DATASET RECORDS below:

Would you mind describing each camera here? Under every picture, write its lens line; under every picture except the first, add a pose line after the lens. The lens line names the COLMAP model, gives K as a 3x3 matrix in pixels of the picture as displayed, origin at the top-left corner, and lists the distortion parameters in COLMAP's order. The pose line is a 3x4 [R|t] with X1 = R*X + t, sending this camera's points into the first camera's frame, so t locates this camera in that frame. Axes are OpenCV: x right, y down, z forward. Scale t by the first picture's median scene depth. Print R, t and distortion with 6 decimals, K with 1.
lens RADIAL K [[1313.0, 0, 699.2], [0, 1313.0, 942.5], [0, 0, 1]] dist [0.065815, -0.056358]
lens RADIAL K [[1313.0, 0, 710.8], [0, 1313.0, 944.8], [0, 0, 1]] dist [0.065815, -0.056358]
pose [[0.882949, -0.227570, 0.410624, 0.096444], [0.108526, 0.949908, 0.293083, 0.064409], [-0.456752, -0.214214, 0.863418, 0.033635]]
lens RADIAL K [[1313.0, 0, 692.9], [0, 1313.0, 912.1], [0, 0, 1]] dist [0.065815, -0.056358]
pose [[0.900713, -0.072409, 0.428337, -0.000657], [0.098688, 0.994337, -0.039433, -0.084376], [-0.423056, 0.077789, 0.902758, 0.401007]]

End of DATASET RECORDS.
DATASET RECORDS below:

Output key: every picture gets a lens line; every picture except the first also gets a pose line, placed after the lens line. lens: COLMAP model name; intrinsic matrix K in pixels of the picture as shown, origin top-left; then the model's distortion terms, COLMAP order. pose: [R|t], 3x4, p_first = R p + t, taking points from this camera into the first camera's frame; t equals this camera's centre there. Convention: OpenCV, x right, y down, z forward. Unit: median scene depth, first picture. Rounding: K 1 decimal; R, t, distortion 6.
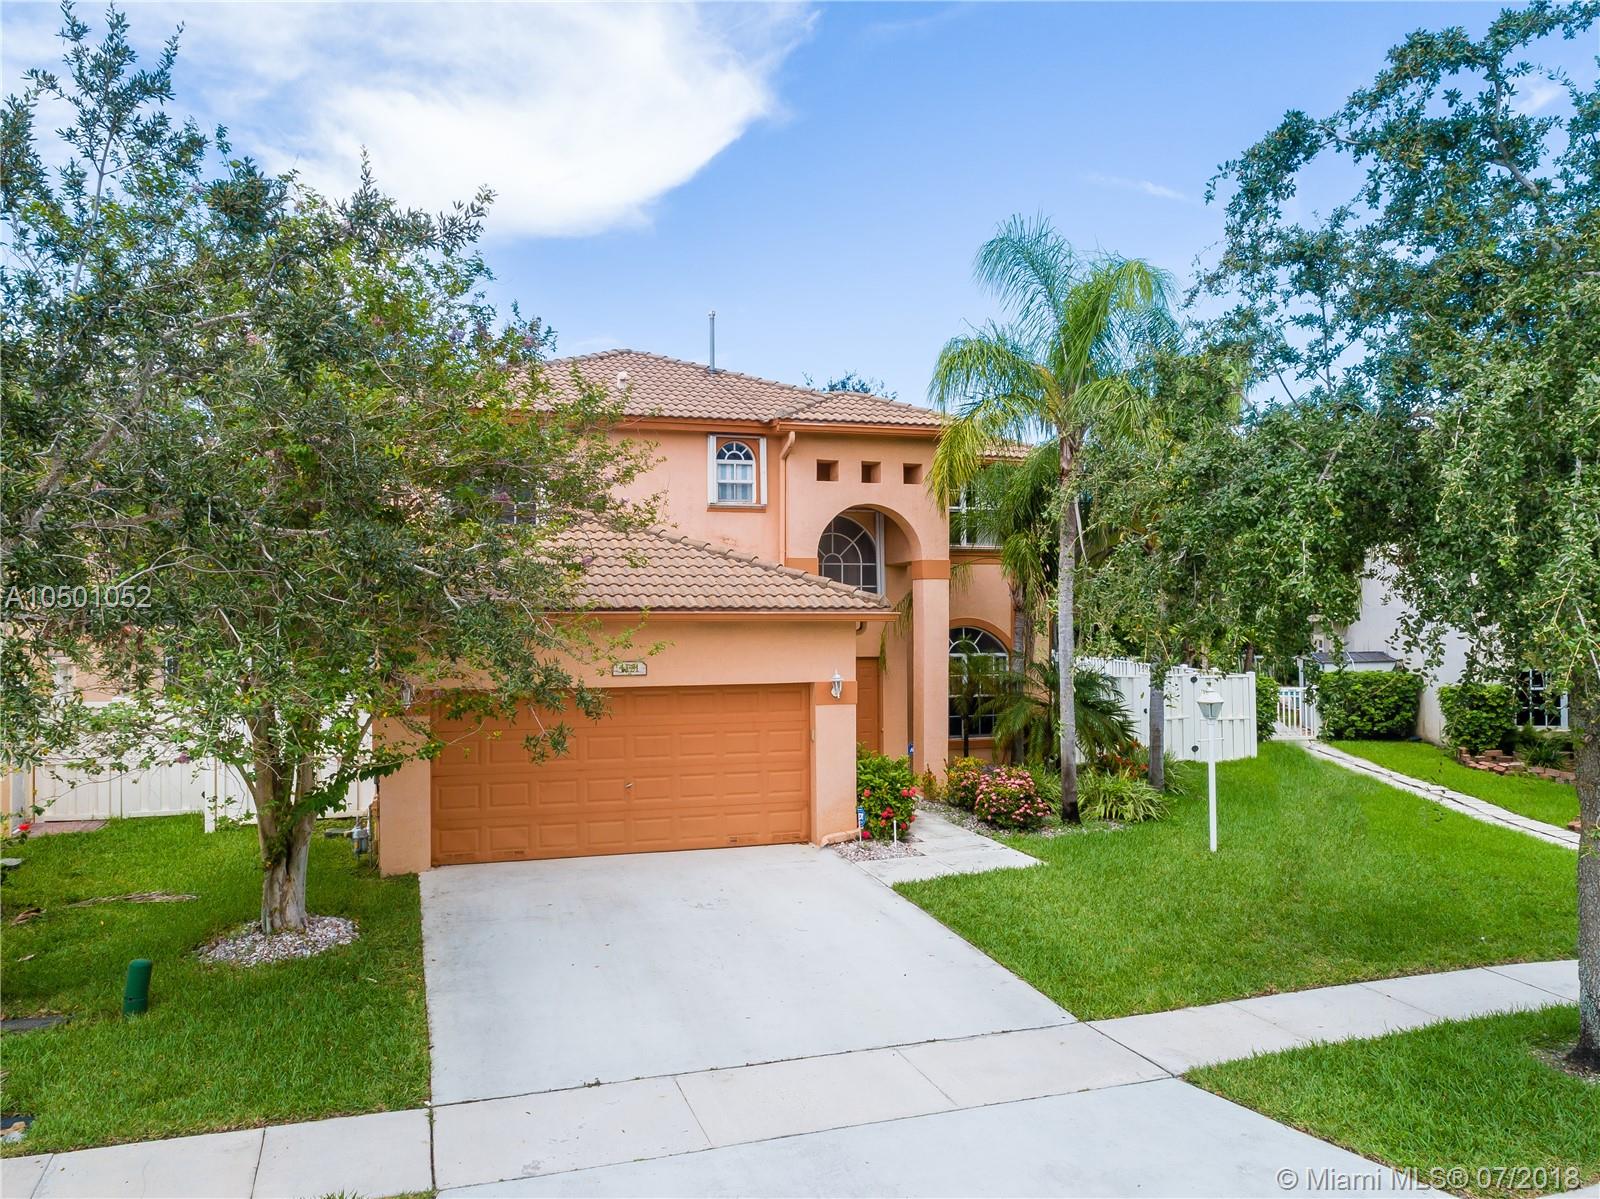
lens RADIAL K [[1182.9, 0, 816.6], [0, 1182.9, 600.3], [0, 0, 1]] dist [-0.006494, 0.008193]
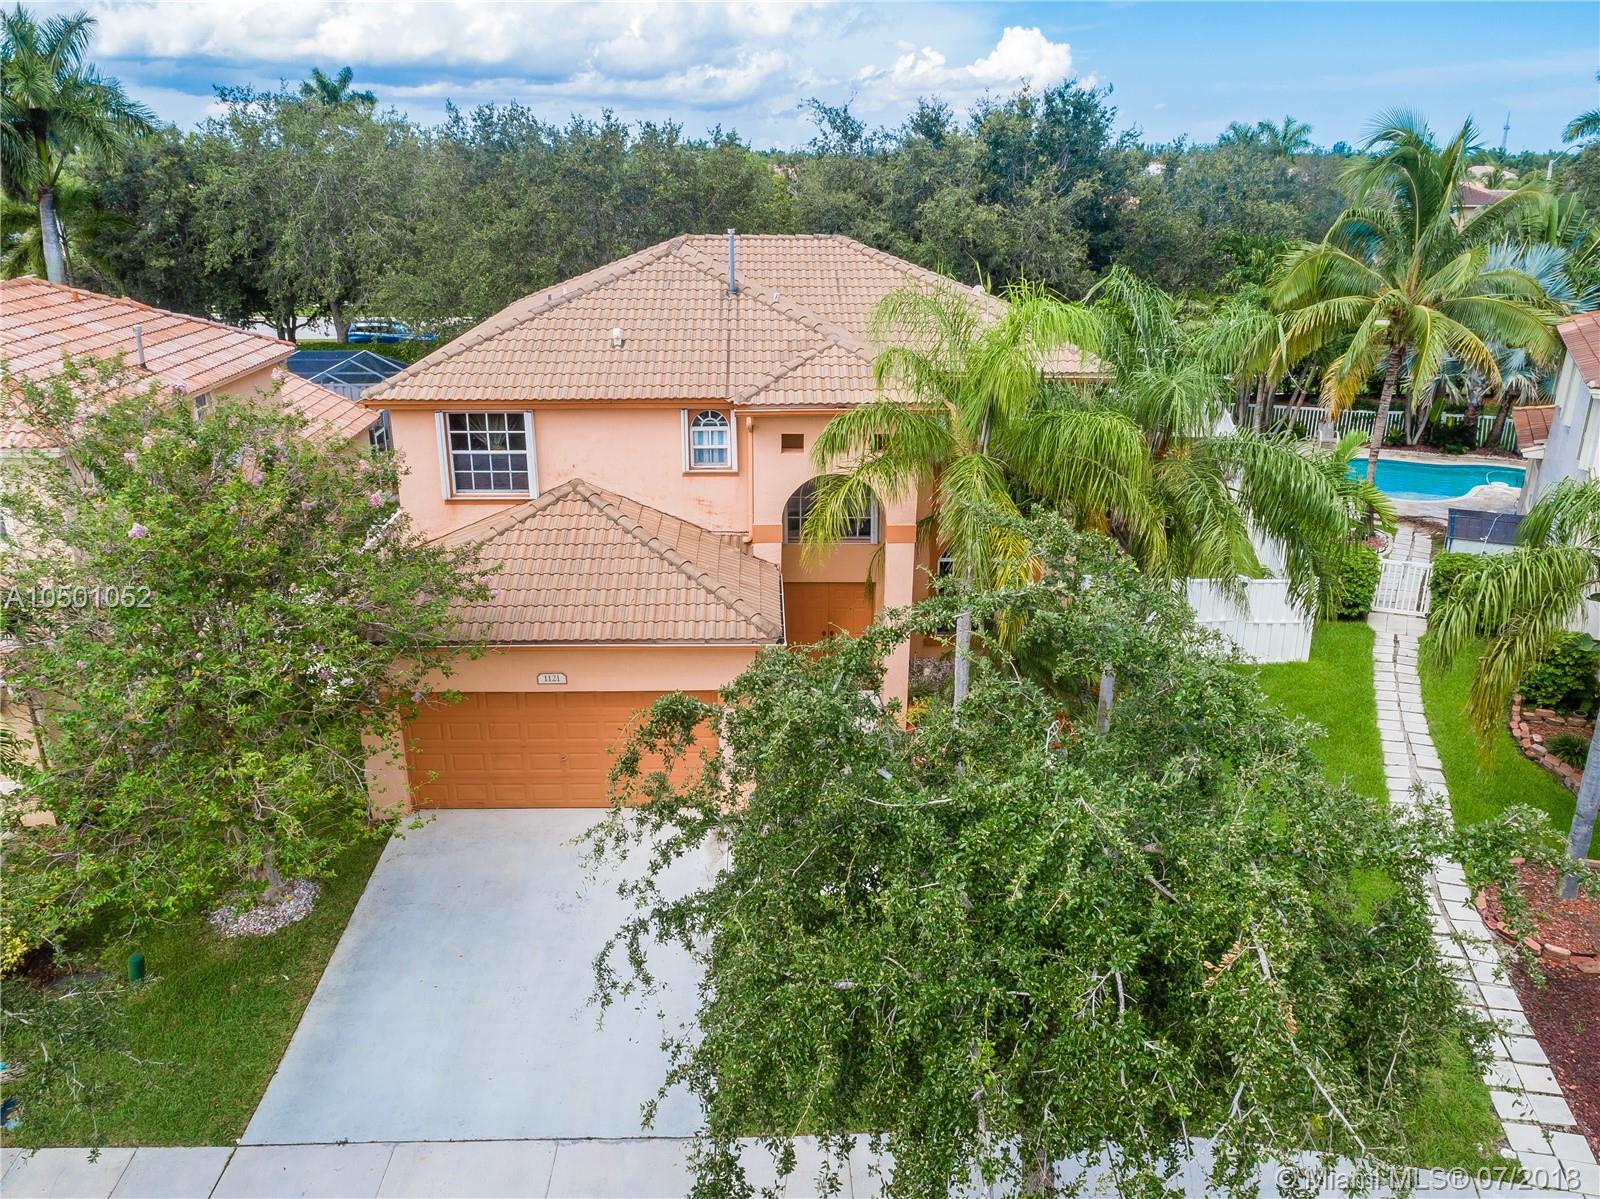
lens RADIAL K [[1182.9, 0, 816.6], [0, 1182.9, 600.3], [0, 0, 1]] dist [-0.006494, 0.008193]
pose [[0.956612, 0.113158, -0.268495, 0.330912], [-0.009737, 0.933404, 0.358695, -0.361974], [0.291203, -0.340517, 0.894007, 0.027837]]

End of DATASET RECORDS.

### WHAT YOU NEED TO DO
Retype the records from the line containing "Would you mind" up to and including the line containing "-0.214214, 0.863418, 0.033635]]", character for character.

### ANSWER TO THE PROBLEM
Would you mind describing each camera here? Under every picture, write its lens line; under every picture except the first, add a pose line after the lens. The lens line names the COLMAP model, gives K as a 3x3 matrix in pixels of the picture as displayed, origin at the top-left corner, and lists the distortion parameters in COLMAP's order. The pose line is a 3x4 [R|t] with X1 = R*X + t, sending this camera's points into the first camera's frame, so t locates this camera in that frame. Axes are OpenCV: x right, y down, z forward. Scale t by the first picture's median scene depth. Print R, t and distortion with 6 decimals, K with 1.
lens RADIAL K [[1313.0, 0, 699.2], [0, 1313.0, 942.5], [0, 0, 1]] dist [0.065815, -0.056358]
lens RADIAL K [[1313.0, 0, 710.8], [0, 1313.0, 944.8], [0, 0, 1]] dist [0.065815, -0.056358]
pose [[0.882949, -0.227570, 0.410624, 0.096444], [0.108526, 0.949908, 0.293083, 0.064409], [-0.456752, -0.214214, 0.863418, 0.033635]]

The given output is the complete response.